Three laughs (SPOILERS):

1. The main thing one gets from this movie is an idea of how much Douglas is trying to act as hard as he can. Never so much than in an endless monologue (10? 15? 20 minutes? Who can tell?) where he laments his own situation and how in the afterlife they didn't tell him how returning to life would also make him FEEL. Burke adapts a sort of Patrick Stewart imitation, I guess in order to appear Shakespearean. With lines like "I AM LIVING IN AN IRON MAIDEN OF PAIN, BOY!", laughter comes often and tears were rolling down my cheeks on both of my viewings of the movie.

2. The second half has an equally "interesting" take from Douglas, having him break the advice given in Tropic Thunder and attempts to act as a catatonic patient in a wheelchair. The astonishingly tone-deaf and ableist performance is made even sillier with the repetition, with a supervising doctor ordering Sage to repeat that he loves his father over and over again, which makes him go even further catatonic, falling from his wheelchair, and knocking open tha comically huge Coke bottle army underlings had just brought Sage, along with a huge purple plastic straw.

3. There would be plenty of good choices for the 3rd Laugh from Douglas's teachings (like the scene with a beached whale carcass, when he orders Sage to "look at it without me"), but I would like to showcase how brilliant the supporting cast are.
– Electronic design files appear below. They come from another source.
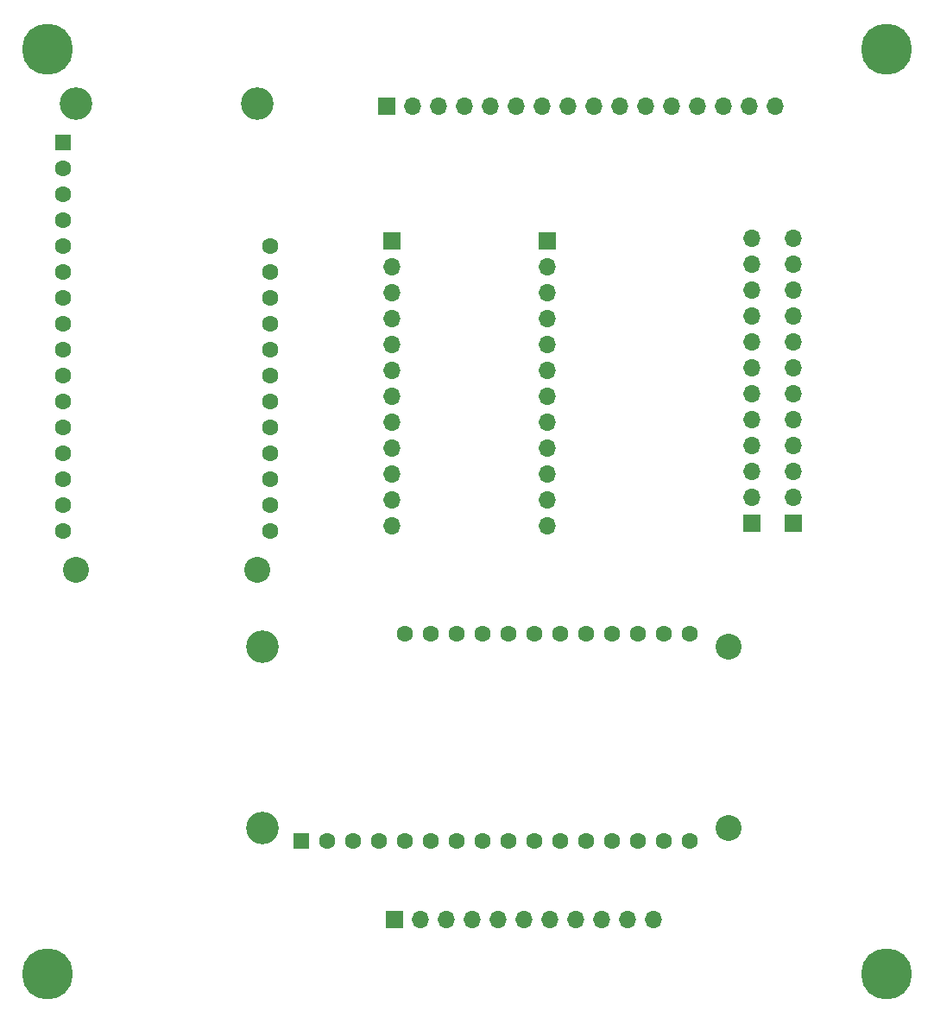
<source format=gbr>
%TF.GenerationSoftware,KiCad,Pcbnew,(6.0.7)*%
%TF.CreationDate,2023-03-27T03:10:45-05:00*%
%TF.ProjectId,Main PCB,4d61696e-2050-4434-922e-6b696361645f,rev?*%
%TF.SameCoordinates,Original*%
%TF.FileFunction,Soldermask,Top*%
%TF.FilePolarity,Negative*%
%FSLAX46Y46*%
G04 Gerber Fmt 4.6, Leading zero omitted, Abs format (unit mm)*
G04 Created by KiCad (PCBNEW (6.0.7)) date 2023-03-27 03:10:45*
%MOMM*%
%LPD*%
G01*
G04 APERTURE LIST*
%ADD10R,1.700000X1.700000*%
%ADD11O,1.700000X1.700000*%
%ADD12C,5.000000*%
%ADD13C,2.540000*%
%ADD14C,3.200000*%
%ADD15R,1.600000X1.600000*%
%ADD16C,1.600000*%
G04 APERTURE END LIST*
D10*
%TO.C,I2C*%
X51308000Y-28448000D03*
D11*
X53848000Y-28448000D03*
X56388000Y-28448000D03*
X58928000Y-28448000D03*
X61468000Y-28448000D03*
X64008000Y-28448000D03*
X66548000Y-28448000D03*
X69088000Y-28448000D03*
X71628000Y-28448000D03*
X74168000Y-28448000D03*
X76708000Y-28448000D03*
X79248000Y-28448000D03*
X81788000Y-28448000D03*
X84328000Y-28448000D03*
X86868000Y-28448000D03*
X89408000Y-28448000D03*
%TD*%
D12*
%TO.C,H1*%
X18034000Y-22860000D03*
%TD*%
%TO.C,H2*%
X100330000Y-22860000D03*
%TD*%
D10*
%TO.C,GND*%
X91186000Y-69342000D03*
D11*
X91186000Y-66802000D03*
X91186000Y-64262000D03*
X91186000Y-61722000D03*
X91186000Y-59182000D03*
X91186000Y-56642000D03*
X91186000Y-54102000D03*
X91186000Y-51562000D03*
X91186000Y-49022000D03*
X91186000Y-46482000D03*
X91186000Y-43942000D03*
X91186000Y-41402000D03*
%TD*%
D10*
%TO.C,R*%
X51816000Y-41656000D03*
D11*
X51816000Y-44196000D03*
X51816000Y-46736000D03*
X51816000Y-49276000D03*
X51816000Y-51816000D03*
X51816000Y-54356000D03*
X51816000Y-56896000D03*
X51816000Y-59436000D03*
X51816000Y-61976000D03*
X51816000Y-64516000D03*
X51816000Y-67056000D03*
X51816000Y-69596000D03*
%TD*%
D13*
%TO.C,Feather M0\u002A\u002A*%
X38608000Y-73914000D03*
D14*
X20828000Y-28194000D03*
X38608000Y-28194000D03*
D13*
X20828000Y-73914000D03*
D15*
X19558000Y-32004000D03*
D16*
X19558000Y-34544000D03*
X19558000Y-37084000D03*
X19558000Y-39624000D03*
X19558000Y-42164000D03*
X19558000Y-44704000D03*
X19558000Y-47244000D03*
X19558000Y-49784000D03*
X19558000Y-52324000D03*
X19558000Y-54864000D03*
X19558000Y-57404000D03*
X19558000Y-59944000D03*
X19558000Y-62484000D03*
X19558000Y-65024000D03*
X19558000Y-67564000D03*
X19558000Y-70104000D03*
X39878000Y-70104000D03*
X39878000Y-67564000D03*
X39878000Y-65024000D03*
X39878000Y-62484000D03*
X39878000Y-59944000D03*
X39878000Y-57404000D03*
X39878000Y-54864000D03*
X39878000Y-52324000D03*
X39878000Y-49784000D03*
X39878000Y-47244000D03*
X39878000Y-44704000D03*
X39878000Y-42164000D03*
%TD*%
%TO.C,Boron\u002A\u002A*%
X53086000Y-80156500D03*
X55626000Y-80156500D03*
X58166000Y-80156500D03*
X60706000Y-80156500D03*
X63246000Y-80156500D03*
X65786000Y-80156500D03*
X68326000Y-80156500D03*
X70866000Y-80156500D03*
X73406000Y-80156500D03*
X75946000Y-80156500D03*
X78486000Y-80156500D03*
X81026000Y-80156500D03*
X81026000Y-100476500D03*
X78486000Y-100476500D03*
X75946000Y-100476500D03*
X73406000Y-100476500D03*
X70866000Y-100476500D03*
X68326000Y-100476500D03*
X65786000Y-100476500D03*
X63246000Y-100476500D03*
X60706000Y-100476500D03*
X58166000Y-100476500D03*
X55626000Y-100476500D03*
X53086000Y-100476500D03*
X50546000Y-100476500D03*
X48006000Y-100476500D03*
X45466000Y-100476500D03*
D15*
X42926000Y-100476500D03*
D13*
X84836000Y-99206500D03*
D14*
X39116000Y-81426500D03*
X39116000Y-99206500D03*
D13*
X84836000Y-81426500D03*
%TD*%
D11*
%TO.C,BQ24074*%
X77470000Y-108204000D03*
X74930000Y-108204000D03*
X72390000Y-108204000D03*
X69850000Y-108204000D03*
X67310000Y-108204000D03*
X64770000Y-108204000D03*
X62230000Y-108204000D03*
X59690000Y-108204000D03*
X57150000Y-108204000D03*
X54610000Y-108204000D03*
D10*
X52070000Y-108204000D03*
%TD*%
D12*
%TO.C,H3*%
X18034000Y-113538000D03*
%TD*%
D10*
%TO.C,L*%
X67056000Y-41656000D03*
D11*
X67056000Y-44196000D03*
X67056000Y-46736000D03*
X67056000Y-49276000D03*
X67056000Y-51816000D03*
X67056000Y-54356000D03*
X67056000Y-56896000D03*
X67056000Y-59436000D03*
X67056000Y-61976000D03*
X67056000Y-64516000D03*
X67056000Y-67056000D03*
X67056000Y-69596000D03*
%TD*%
D10*
%TO.C,Vin*%
X87122000Y-69342000D03*
D11*
X87122000Y-66802000D03*
X87122000Y-64262000D03*
X87122000Y-61722000D03*
X87122000Y-59182000D03*
X87122000Y-56642000D03*
X87122000Y-54102000D03*
X87122000Y-51562000D03*
X87122000Y-49022000D03*
X87122000Y-46482000D03*
X87122000Y-43942000D03*
X87122000Y-41402000D03*
%TD*%
D12*
%TO.C,H4*%
X100330000Y-113538000D03*
%TD*%
M02*

</source>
Two regular bozos in from lunch are sent to check under cars for hidden bombs by the military, I guess in order to add to the runtime, and to show how secretive the military base really is. And Dr. Burke (Gerald James) meets an old skipper at the pier and gets a few answers out of him by presenting him "really good cognac", ie. Hennessy. The conspiracy thriller plotting went a little over my head since I was staring at the loop of a bird flying a circle across the camera or how the bad green screen effects makes the Skipper's (Mitch Feinstein) glasses disappear every time he turns his head.

Apparently there exists a black-and-white version of the film that tool the filmmakers 20 months to make. It reportedly slowly fades into color by the third act. Whichever version is possible, grab a few drinks and a few friends along and you will have a good time. Especially if you like watching footage of surfing.